Not just a numbers game
The ideas above can help an organisation identify an unwanted imbalance, allow changes to be tracked over time and for corrective action to be taken when needed.
However, having a diverse workforce doesn’t guarantee that people feel included or have an equal impact on decision-making. Inclusion is vital and comes from fostering a culture of empowerment and psychological safety, where employees can bring their full selves to work and have their voices heard.
So, as well as reporting on representation of different demographics, organisations should consider ways to quantify inclusion.
A ‘people science’ approach might include some more objective measures of inclusion as a complement to self-reported survey scores. Examples might include the number of network connections people have, the level of participation in important meetings, even time spent collaborating with more senior colleagues. Data like this needs to be treated with caution as the science of measuring inclusion is still at a formative stage and any single metric could be quite misleading. It’s also important to avoid the potential downsides of measuring human behaviour in the workplace, such as the risk of gaming metrics and colleagues’ privacy concerns. There are mitigants here too; to address privacy concerns an organisation might only give people access to their own individual data with personalised statistics and recommendations and explicitly ask for consent for any other uses. Going beyond the usual staff surveys to a broader basket of indicators could give a more evidence-based feel for how well the organisation is doing on inclusion and where some of the issues and improvement opportunities may lie.

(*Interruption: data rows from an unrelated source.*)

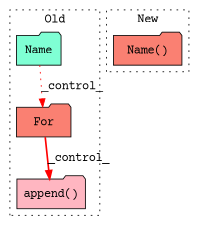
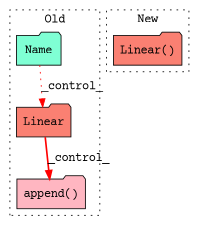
  digraph {
    fontname="Courier Prime"
    node [a=75 fillcolor=salmon fontname="Courier Prime" shape=folder style=filled]
    edge [color=red fontname="Courier Prime"]
    n1 [fillcolor=lightpink l="31,1" label="append()" s="4367,4434"]
-   n2 [a=107 l="4,14" label=For s="4322,4353"]
+   n2 [a=107 l="4,14" label=Linear s="4322,4353"]
    n3 [a=87 fillcolor=aquamarine l=1 label=Name s=4326]
-   n4 [l=69 label="Name()" s=3664]
+   n4 [l=69 label="Linear()" s=3664]
    subgraph cluster_1 {
      label=Old
      style=dotted
      n1
      n2
      n3
    }
    subgraph cluster_2 {
      label=New
      style=dotted
      n4
    }
    n2 -> n1 [label=_control_ style=bold]
    n3 -> n2 [label=_control_ style=dotted]
  }
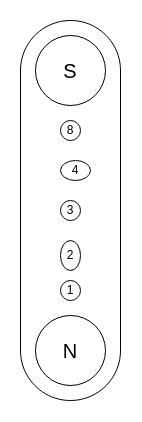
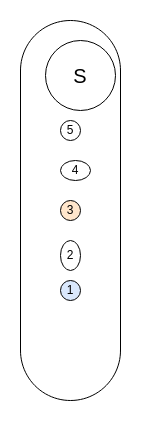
  <mxCell id="0" />
  <mxCell id="1" parent="0" />
  <mxCell id="2" value="" style="endArrow=none;html=1;rounded=0;" parent="1" edge="1"><mxGeometry width="50" height="50" relative="1" as="geometry"><mxPoint x="20" y="350" as="sourcePoint" /><mxPoint x="20" y="70" as="targetPoint" /></mxGeometry></mxCell>
  <mxCell id="3" value="" style="verticalLabelPosition=bottom;verticalAlign=top;html=1;shape=mxgraph.basic.arc;startAngle=0.747;endAngle=0.252;" parent="1" vertex="1"><mxGeometry x="20" y="20" width="100" height="100" as="geometry" /></mxCell>
  <mxCell id="4" value="" style="verticalLabelPosition=bottom;verticalAlign=top;html=1;shape=mxgraph.basic.arc;startAngle=0.747;endAngle=0.252;rotation=-180;" parent="1" vertex="1"><mxGeometry x="20" y="300" width="100" height="100" as="geometry" /></mxCell>
- <mxCell id="5" value="&lt;font style=&quot;font-size: 20px;&quot;&gt;S&lt;/font&gt;" style="ellipse;whiteSpace=wrap;html=1;aspect=fixed;" parent="1" vertex="1"><mxGeometry x="35" y="35" width="70" height="70" as="geometry" /></mxCell>
- <mxCell id="6" value="&lt;font style=&quot;font-size: 20px;&quot;&gt;N&lt;/font&gt;" style="ellipse;whiteSpace=wrap;html=1;aspect=fixed;" parent="1" vertex="1"><mxGeometry x="35" y="315" width="70" height="70" as="geometry" /></mxCell>
- <mxCell id="7" value="8" style="ellipse;whiteSpace=wrap;html=1;aspect=fixed;" parent="1" vertex="1"><mxGeometry x="60" y="120" width="20" height="20" as="geometry" /></mxCell>
- <mxCell id="8" value="3" style="ellipse;whiteSpace=wrap;html=1;aspect=fixed;" parent="1" vertex="1"><mxGeometry x="60" y="200" width="20" height="20" as="geometry" /></mxCell>
+ <mxCell id="5" value="&lt;font style=&quot;font-size: 20px;&quot;&gt;S&lt;/font&gt;" style="ellipse;whiteSpace=wrap;html=1;aspect=fixed;" parent="1" vertex="1"><mxGeometry x="45" y="40" width="70" height="70" as="geometry" /></mxCell>
+ <mxCell id="7" value="5" style="ellipse;whiteSpace=wrap;html=1;aspect=fixed;" parent="1" vertex="1"><mxGeometry x="60" y="120" width="20" height="20" as="geometry" /></mxCell>
+ <mxCell id="8" value="3" style="ellipse;whiteSpace=wrap;html=1;aspect=fixed;fillColor=#ffe6cc;" parent="1" vertex="1"><mxGeometry x="60" y="200" width="20" height="20" as="geometry" /></mxCell>
  <mxCell id="9" value="4" style="ellipse;whiteSpace=wrap;html=1;aspect=fixed;" parent="1" vertex="1"><mxGeometry x="60" y="160" width="30" height="20" as="geometry" /></mxCell>
  <mxCell id="10" value="2" style="ellipse;whiteSpace=wrap;html=1;aspect=fixed;" parent="1" vertex="1"><mxGeometry x="60" y="240" width="20" height="30" as="geometry" /></mxCell>
- <mxCell id="11" value="1" style="ellipse;whiteSpace=wrap;html=1;aspect=fixed;" parent="1" vertex="1"><mxGeometry x="60" y="280" width="20" height="20" as="geometry" /></mxCell>
+ <mxCell id="11" value="1" style="ellipse;whiteSpace=wrap;html=1;aspect=fixed;fillColor=#dae8fc;" parent="1" vertex="1"><mxGeometry x="60" y="280" width="20" height="20" as="geometry" /></mxCell>
  <mxCell id="12" value="" style="endArrow=none;html=1;rounded=0;" parent="1" edge="1"><mxGeometry width="50" height="50" relative="1" as="geometry"><mxPoint x="120" y="350" as="sourcePoint" /><mxPoint x="120" y="70" as="targetPoint" /></mxGeometry></mxCell>
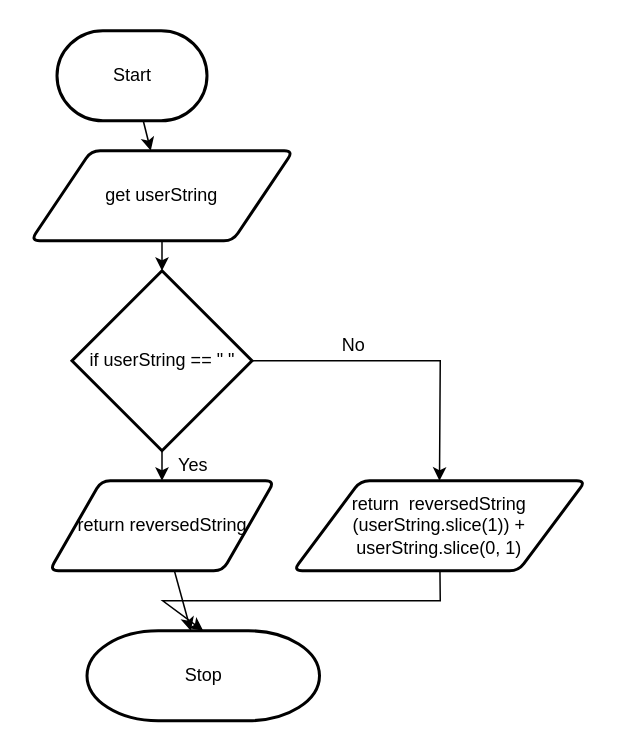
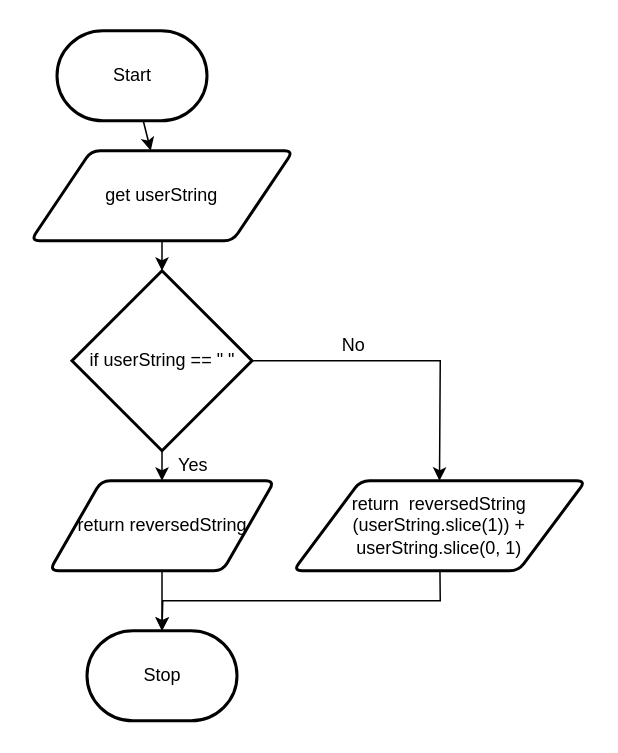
  <mxCell id="0" />
  <mxCell id="1" parent="0" />
  <mxCell id="2" value="" style="edgeStyle=none;html=1;" parent="1" source="3" target="5" edge="1"><mxGeometry relative="1" as="geometry" /></mxCell>
  <mxCell id="3" value="Start" style="strokeWidth=2;html=1;shape=mxgraph.flowchart.terminator;whiteSpace=wrap;" parent="1" vertex="1"><mxGeometry x="37.5" y="20" width="100" height="60" as="geometry" /></mxCell>
  <mxCell id="4" value="" style="edgeStyle=none;html=1;" parent="1" source="5" edge="1"><mxGeometry relative="1" as="geometry"><mxPoint x="107.5" y="180" as="targetPoint" /></mxGeometry></mxCell>
  <mxCell id="5" value="get userString" style="shape=parallelogram;html=1;strokeWidth=2;perimeter=parallelogramPerimeter;whiteSpace=wrap;rounded=1;arcSize=12;size=0.23;" parent="1" vertex="1"><mxGeometry x="20" y="100" width="175" height="60" as="geometry" /></mxCell>
  <mxCell id="6" value="" style="edgeStyle=none;html=1;" parent="1" source="8" target="10" edge="1"><mxGeometry relative="1" as="geometry" /></mxCell>
  <mxCell id="7" style="edgeStyle=none;html=1;entryX=0.5;entryY=0;entryDx=0;entryDy=0;fontFamily=Helvetica;fontColor=#000000;exitX=1;exitY=0.5;exitDx=0;exitDy=0;exitPerimeter=0;rounded=0;" parent="1" source="8" target="15" edge="1"><mxGeometry relative="1" as="geometry"><Array as="points"><mxPoint x="293" y="240" /></Array></mxGeometry></mxCell>
  <mxCell id="8" value="if userString == &quot; &quot;" style="strokeWidth=2;html=1;shape=mxgraph.flowchart.decision;whiteSpace=wrap;" parent="1" vertex="1"><mxGeometry x="47.5" y="180" width="120" height="120" as="geometry" /></mxCell>
  <mxCell id="9" value="" style="edgeStyle=none;html=1;" parent="1" source="10" target="11" edge="1"><mxGeometry relative="1" as="geometry" /></mxCell>
  <mxCell id="10" value="return reversedString" style="shape=parallelogram;html=1;strokeWidth=2;perimeter=parallelogramPerimeter;whiteSpace=wrap;rounded=1;arcSize=12;size=0.23;" parent="1" vertex="1"><mxGeometry x="32.5" y="320" width="150" height="60" as="geometry" /></mxCell>
- <mxCell id="11" value="Stop" style="strokeWidth=2;html=1;shape=mxgraph.flowchart.terminator;whiteSpace=wrap;" parent="1" vertex="1"><mxGeometry x="57.5" y="420" width="155" height="60" as="geometry" /></mxCell>
+ <mxCell id="11" value="Stop" style="strokeWidth=2;html=1;shape=mxgraph.flowchart.terminator;whiteSpace=wrap;" parent="1" vertex="1"><mxGeometry x="57.5" y="420" width="100" height="60" as="geometry" /></mxCell>
  <mxCell id="12" value="Yes" style="text;html=1;resizable=0;autosize=1;align=center;verticalAlign=middle;points=[];fillColor=none;strokeColor=none;rounded=0;" parent="1" vertex="1"><mxGeometry x="107.5" y="300" width="40" height="20" as="geometry" /></mxCell>
  <mxCell id="13" value="No" style="text;html=1;resizable=0;autosize=1;align=center;verticalAlign=middle;points=[];fillColor=none;strokeColor=none;rounded=0;" parent="1" vertex="1"><mxGeometry x="220" y="220" width="30" height="20" as="geometry" /></mxCell>
  <mxCell id="14" style="edgeStyle=none;html=1;entryX=0.5;entryY=0;entryDx=0;entryDy=0;entryPerimeter=0;rounded=0;" edge="1" parent="1" source="15" target="11"><mxGeometry relative="1" as="geometry"><Array as="points"><mxPoint x="293" y="400" /><mxPoint x="108" y="400" /></Array></mxGeometry></mxCell>
  <mxCell id="15" value="&lt;font color=&quot;#000000&quot;&gt;return&amp;nbsp;&lt;span&gt; &lt;/span&gt;&lt;span class=&quot;pl-en&quot; style=&quot;box-sizing: border-box&quot;&gt;&lt;span class=&quot;pl-token&quot; style=&quot;box-sizing: border-box&quot;&gt;reversedString&lt;br&gt;&lt;/span&gt;&lt;/span&gt;&lt;span class=&quot;pl-kos&quot; style=&quot;box-sizing: border-box&quot;&gt;(&lt;/span&gt;&lt;span class=&quot;pl-s1&quot; style=&quot;box-sizing: border-box&quot;&gt;userString&lt;/span&gt;&lt;span class=&quot;pl-kos&quot; style=&quot;box-sizing: border-box&quot;&gt;.&lt;/span&gt;&lt;span class=&quot;pl-en&quot; style=&quot;box-sizing: border-box&quot;&gt;slice&lt;/span&gt;&lt;span class=&quot;pl-kos&quot; style=&quot;box-sizing: border-box&quot;&gt;(&lt;/span&gt;&lt;span class=&quot;pl-c1&quot; style=&quot;box-sizing: border-box&quot;&gt;1&lt;/span&gt;&lt;span class=&quot;pl-kos&quot; style=&quot;box-sizing: border-box&quot;&gt;)&lt;/span&gt;&lt;span class=&quot;pl-kos&quot; style=&quot;box-sizing: border-box&quot;&gt;)&lt;/span&gt;&lt;span&gt; &lt;/span&gt;&lt;span class=&quot;pl-c1&quot; style=&quot;box-sizing: border-box&quot;&gt;+&lt;/span&gt;&lt;span&gt; &lt;/span&gt;&lt;span class=&quot;pl-s1&quot; style=&quot;box-sizing: border-box&quot;&gt;userString&lt;/span&gt;&lt;span class=&quot;pl-kos&quot; style=&quot;box-sizing: border-box&quot;&gt;.&lt;/span&gt;&lt;span class=&quot;pl-en&quot; style=&quot;box-sizing: border-box&quot;&gt;slice&lt;/span&gt;&lt;span class=&quot;pl-kos&quot; style=&quot;box-sizing: border-box&quot;&gt;(&lt;/span&gt;&lt;span class=&quot;pl-c1&quot; style=&quot;box-sizing: border-box&quot;&gt;0&lt;/span&gt;&lt;span class=&quot;pl-kos&quot; style=&quot;box-sizing: border-box&quot;&gt;,&lt;/span&gt;&lt;span&gt; &lt;/span&gt;&lt;span class=&quot;pl-c1&quot; style=&quot;box-sizing: border-box&quot;&gt;1&lt;/span&gt;&lt;span class=&quot;pl-kos&quot; style=&quot;box-sizing: border-box&quot;&gt;)&lt;/span&gt;&lt;/font&gt;" style="shape=parallelogram;html=1;strokeWidth=2;perimeter=parallelogramPerimeter;whiteSpace=wrap;rounded=1;arcSize=12;size=0.23;" parent="1" vertex="1"><mxGeometry x="195" y="320" width="195" height="60" as="geometry" /></mxCell>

Nurturing talent and promoting employee wellbeing is a major priority. Integrating more robust analysis, leveraging data science and behavioural science effectively over the employee lifecycle can bring huge benefits by attracting diverse, high-performing colleagues, whilst enabling them to be at their best by understanding and improving organisational culture and internal processes. As noted in a previous Insight article, behavioural science is key to understanding how to build in the right processes to support a culture of diversity.
Finally, even once a good system for measuring diversity is in place it needs to be reviewed regularly so the most relevant metrics are being captured and reported.
And of course unexpected changes in ways of working or employment patterns (such as those seen with coronavirus (Covid-19)) may result in sudden shifts in diversity and inclusion. We all need to stay on our toes.